A lady sold her best clothes and all her jewelry on Saturday and brought the whole of the proceeds and gave all as an offering as she prayed for her own healing. She suffered greatly from sciatic rheumatism, inherited from several generations. She fell on the front steps of the church, as they were helping her to the carriage, and arose to find the pain had permanently disappeared.

One old gentleman who was involved in a ruinous lawsuit over a lease of his little shop brought all the profits of the previous week and deposited them as he prayed for a legal and just victory. The next day or on the second day his goods were so badly damaged by the smoke and water, caused by a fire in the store next door, that the insurance company took the stock at his valuation and the landlord withdrew his suit.

Another case generally believed, but not fully confirmed, was of an Englishman who, not having money enough to pay his fare to Australia, deposited all that he did have into the offering and prayed for his passage. It was asserted and not contradicted that he found a one-hundred-dollar bill the next day in his wallet or in his bureau drawer, placed there by some friend whom he could not discover. Another related how she determined to risk all on one prayer, and gave all as she prayed. When the plumbers came to repair a leak the next week after the prayer they discovered a loose board in the floor under which her father had secretly hidden his money. The sum she found was much more than enough to pay off the overdue mortgage on her cottage.

There were probably fifty such cases reported in detail at the time. But a solemn sense of sacredness connected with those experiences pervaded the assemblies, and no notice of the cases was given from the pulpit. And yet a calm and careful examination of the results of that exercise of faith has often suggested a strong doubt whether that experience did not do more harm than good.

The direct and immediate results convinced the devout believers that when a true servant of God makes a sincere offering God will invariably accept the offering and answer in some manner his petition fully. But it seems impossible to find the line between the motives which may make an offering acceptable or unacceptable to God. The remarkable success of that day of offering led many to believe that they could drive a bargain with the Lord. Absurd as it seems, there were many earnest Christians who believed that they could invest a small sum in an offering and by asking for a large sum would make an immense profit in the transaction. A dangerous spirit of gambling arose. Noble men and women were caught in a theological net spread by the spirit of evil. The heavens soon became brass and no offering seemed acceptable. It was a dangerous period in the history of the church. Some gave up all faith in prayer. The speculative spirit led some to give largely with a hope of a hundredfold return.
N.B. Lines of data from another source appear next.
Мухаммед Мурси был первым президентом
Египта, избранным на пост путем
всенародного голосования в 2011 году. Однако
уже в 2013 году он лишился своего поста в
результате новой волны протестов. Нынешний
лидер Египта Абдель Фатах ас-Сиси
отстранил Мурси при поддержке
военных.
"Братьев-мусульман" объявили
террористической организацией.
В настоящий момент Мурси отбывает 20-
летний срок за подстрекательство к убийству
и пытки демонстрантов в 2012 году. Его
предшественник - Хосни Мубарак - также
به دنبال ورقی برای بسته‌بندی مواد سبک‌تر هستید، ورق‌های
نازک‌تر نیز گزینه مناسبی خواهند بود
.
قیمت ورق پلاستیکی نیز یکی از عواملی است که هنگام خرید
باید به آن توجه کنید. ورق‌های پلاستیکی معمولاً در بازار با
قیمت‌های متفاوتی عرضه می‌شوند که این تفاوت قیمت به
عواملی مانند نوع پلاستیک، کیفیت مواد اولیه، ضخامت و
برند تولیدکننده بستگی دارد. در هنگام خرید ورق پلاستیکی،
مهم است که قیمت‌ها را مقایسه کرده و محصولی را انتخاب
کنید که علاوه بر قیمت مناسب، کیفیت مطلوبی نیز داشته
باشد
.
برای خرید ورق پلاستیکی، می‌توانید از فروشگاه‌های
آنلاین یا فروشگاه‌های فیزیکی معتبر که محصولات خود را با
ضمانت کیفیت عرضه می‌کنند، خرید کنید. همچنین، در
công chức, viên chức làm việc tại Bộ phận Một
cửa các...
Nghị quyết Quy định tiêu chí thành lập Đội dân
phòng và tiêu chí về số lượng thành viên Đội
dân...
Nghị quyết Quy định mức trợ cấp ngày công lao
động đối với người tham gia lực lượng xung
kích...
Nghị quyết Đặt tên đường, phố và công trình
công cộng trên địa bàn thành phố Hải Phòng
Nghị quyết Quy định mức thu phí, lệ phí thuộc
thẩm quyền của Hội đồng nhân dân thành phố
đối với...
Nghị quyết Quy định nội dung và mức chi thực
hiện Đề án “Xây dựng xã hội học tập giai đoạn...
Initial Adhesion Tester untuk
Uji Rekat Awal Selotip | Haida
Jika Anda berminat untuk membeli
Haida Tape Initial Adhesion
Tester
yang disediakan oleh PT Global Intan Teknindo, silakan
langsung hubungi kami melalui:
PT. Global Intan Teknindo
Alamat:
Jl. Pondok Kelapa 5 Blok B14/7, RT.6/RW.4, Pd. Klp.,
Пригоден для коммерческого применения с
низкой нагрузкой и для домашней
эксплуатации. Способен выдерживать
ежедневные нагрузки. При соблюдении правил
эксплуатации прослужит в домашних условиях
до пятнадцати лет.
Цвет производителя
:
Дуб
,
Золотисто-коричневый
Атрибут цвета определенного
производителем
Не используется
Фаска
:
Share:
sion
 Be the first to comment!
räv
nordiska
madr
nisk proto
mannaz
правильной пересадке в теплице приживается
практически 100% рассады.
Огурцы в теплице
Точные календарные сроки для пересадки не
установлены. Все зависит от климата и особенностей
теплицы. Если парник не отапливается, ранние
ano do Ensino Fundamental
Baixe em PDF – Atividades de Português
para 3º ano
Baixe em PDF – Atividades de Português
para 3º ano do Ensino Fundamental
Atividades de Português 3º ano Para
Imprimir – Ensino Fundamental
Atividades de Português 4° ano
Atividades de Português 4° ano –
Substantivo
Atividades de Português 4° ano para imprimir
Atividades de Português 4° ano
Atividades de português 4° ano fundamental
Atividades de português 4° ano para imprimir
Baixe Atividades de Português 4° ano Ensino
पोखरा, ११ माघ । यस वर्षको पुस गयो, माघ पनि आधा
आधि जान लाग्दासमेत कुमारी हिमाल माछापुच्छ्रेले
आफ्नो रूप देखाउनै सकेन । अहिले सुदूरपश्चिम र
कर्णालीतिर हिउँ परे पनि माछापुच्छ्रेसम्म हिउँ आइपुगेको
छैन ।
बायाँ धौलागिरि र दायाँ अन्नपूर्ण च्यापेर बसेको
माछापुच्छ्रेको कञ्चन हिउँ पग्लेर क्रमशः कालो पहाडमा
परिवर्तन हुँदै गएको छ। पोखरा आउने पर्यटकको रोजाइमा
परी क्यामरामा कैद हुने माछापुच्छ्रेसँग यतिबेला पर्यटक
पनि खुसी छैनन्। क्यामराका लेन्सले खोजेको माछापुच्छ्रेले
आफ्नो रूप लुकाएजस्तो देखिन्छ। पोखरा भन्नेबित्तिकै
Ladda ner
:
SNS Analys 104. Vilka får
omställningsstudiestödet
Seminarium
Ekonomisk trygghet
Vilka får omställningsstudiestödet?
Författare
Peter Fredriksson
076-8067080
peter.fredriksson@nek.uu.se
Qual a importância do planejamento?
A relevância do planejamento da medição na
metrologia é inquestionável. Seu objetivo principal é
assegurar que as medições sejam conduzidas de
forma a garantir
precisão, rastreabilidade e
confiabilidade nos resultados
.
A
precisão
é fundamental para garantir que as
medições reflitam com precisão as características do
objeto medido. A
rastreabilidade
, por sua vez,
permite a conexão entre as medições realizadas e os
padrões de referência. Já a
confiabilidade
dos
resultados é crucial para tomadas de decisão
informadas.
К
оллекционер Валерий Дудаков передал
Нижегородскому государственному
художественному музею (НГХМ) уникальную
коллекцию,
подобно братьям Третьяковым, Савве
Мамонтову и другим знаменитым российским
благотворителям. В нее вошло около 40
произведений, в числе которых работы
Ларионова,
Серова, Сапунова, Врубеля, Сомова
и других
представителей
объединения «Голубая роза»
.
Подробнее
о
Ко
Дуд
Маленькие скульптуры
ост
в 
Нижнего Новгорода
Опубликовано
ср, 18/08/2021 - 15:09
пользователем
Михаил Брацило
The treasury of the church was being filled rapidly, but there were divisions over the investment of the money. Some strong members left the church, while several counted their offerings as a dead loss and went back "into the world" altogether.

But there is left a good foundation for a consistent belief in the power of consistent prayer in producing objective results. While it may be difficult for a human father to discern between the motives of his child who brings him a gift so as to be sure that the gift is the exhibition of a pure affection, yet the Lord has no such limitation. He knows whether the offering is a gambling venture or a lovely deed inspired by a pure, unselfish love. God does love and does answer a cheerful giver. The loving son remembers the unselfish devotion of his mother and the offerings she gave him without thought of any return or reward and his delight to have her ask him to do for her. God is love, and he loves the lover. His intrinsic nature compels him to answer the call of his beloved. But he cannot be driven or tricked into granting the prayer of a greedy deceiver whose whole motive is selfish. The idea is foolishly unrighteous which looks upon the arrangement of Providence as a slot machine into which the pretended worshiper may put a copper penny and draw out a gold dollar. As gold must be given for gold, so love must be given for love.


Chapter V
Unanswered Prayers

THE many letters which report that prayers have not been answered made the examination into that department of the investigation to be most discouraging until the testimonies were read the second or third time. Slowly it dawned on the reader that the writers did not know, after all, whether their prayers were answered or not. A bright light was let in on the subject by the expression of one who stated that he had prayed for the means to pay off a mortgage on his home until he had abandoned all hope and had decided to sell his house to the railroad company for a siding. In answer to a later inquiry the discouraged petitioner stated that the jury, to which by contract both parties agreed to leave the assessment of the "land damages," had given him money enough to buy a much finer home away from the continual annoyance of passing trains.